Text segment:
'''

Skip to Main Content

Caitlyn Vlasschaert

Queen’s University

The small Canadian mining town of Timmins isn’t known for much. The big exceptions are its many professional hockey players and Shania Twain, the country music star who grew up in the 45,000-person town. 

Physician-scientist Caitlyn Vlasschaert (she/her) grew up there, too, with no road map for her career and few people she could talk to about her future. “I had no preconceived plans, really,” she said. So Vlasschaert turned to intuition. 

“It takes me like three seconds to make a decision on what I’m going to order at a restaurant, “ she told STAT. “I’m like that for a lot of fairly big life decisions.”

Her gut — and much effort — led her to medical school and a residency in nephrology, with a pause for a two-and-a-half-year Ph.D. in translational medicine. While on a six-month stint in the Vanderbilt lab of genetic disease investigator Alexander Bick during that time, Vlasschaert authored a key paper on clonal hematopoiesis of indeterminate potential, or CHIP. The mutation, present in about 10% of people, can increase risk of certain diseases, including acute kidney injury, she found. 

The discovery could help scientists figure out how to stop or slow organ damage, and expedite the application of powerful gene therapies in kidney disease. In the meantime, Vlasschaert managed two achievements in quick succession: She gave birth to her daughter about a month after defending her thesis.

'''

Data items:

'''

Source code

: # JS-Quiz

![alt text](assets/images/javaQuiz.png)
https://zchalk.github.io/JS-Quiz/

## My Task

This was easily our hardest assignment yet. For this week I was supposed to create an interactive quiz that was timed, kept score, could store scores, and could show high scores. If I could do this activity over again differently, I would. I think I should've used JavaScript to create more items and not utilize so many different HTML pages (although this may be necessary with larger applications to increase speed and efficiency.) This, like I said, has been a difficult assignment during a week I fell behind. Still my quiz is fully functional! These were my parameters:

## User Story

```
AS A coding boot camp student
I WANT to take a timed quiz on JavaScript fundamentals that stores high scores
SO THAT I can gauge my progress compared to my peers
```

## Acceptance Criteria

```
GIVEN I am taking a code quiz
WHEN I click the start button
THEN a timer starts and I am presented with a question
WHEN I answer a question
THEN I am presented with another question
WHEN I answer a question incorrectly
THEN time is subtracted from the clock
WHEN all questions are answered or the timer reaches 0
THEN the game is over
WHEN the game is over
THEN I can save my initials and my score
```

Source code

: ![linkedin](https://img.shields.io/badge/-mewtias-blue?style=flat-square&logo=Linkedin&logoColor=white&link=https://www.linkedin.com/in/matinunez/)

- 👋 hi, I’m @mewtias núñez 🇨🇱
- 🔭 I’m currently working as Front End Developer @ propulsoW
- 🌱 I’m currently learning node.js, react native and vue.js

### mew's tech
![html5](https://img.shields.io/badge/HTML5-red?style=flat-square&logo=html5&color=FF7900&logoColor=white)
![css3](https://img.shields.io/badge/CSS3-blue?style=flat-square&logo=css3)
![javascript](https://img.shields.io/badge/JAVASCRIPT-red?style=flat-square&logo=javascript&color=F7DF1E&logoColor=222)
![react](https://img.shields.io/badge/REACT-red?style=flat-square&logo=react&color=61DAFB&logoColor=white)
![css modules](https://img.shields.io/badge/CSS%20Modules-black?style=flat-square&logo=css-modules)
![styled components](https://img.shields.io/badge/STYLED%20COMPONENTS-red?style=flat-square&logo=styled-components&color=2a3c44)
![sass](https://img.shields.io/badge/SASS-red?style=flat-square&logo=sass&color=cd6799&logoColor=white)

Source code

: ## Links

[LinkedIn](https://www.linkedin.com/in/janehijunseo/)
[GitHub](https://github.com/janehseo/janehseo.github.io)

'''

Required action 1: From the Vlasschaert profile, reproduce word for word the passage between "Queen’s University" and "turned to intuition.", inclusive.
Required action 2: Render this sentence from the Vlasschaert profile in French: "The small Canadian mining town of Timmins isn’t known for much."

Task result 1:
Queen’s University

The small Canadian mining town of Timmins isn’t known for much. The big exceptions are its many professional hockey players and Shania Twain, the country music star who grew up in the 45,000-person town. 

Physician-scientist Caitlyn Vlasschaert (she/her) grew up there, too, with no road map for her career and few people she could talk to about her future. “I had no preconceived plans, really,” she said. So Vlasschaert turned to intuition.

Task result 2: La petite ville minière canadienne de Timmins n’est pas connue pour grand-chose.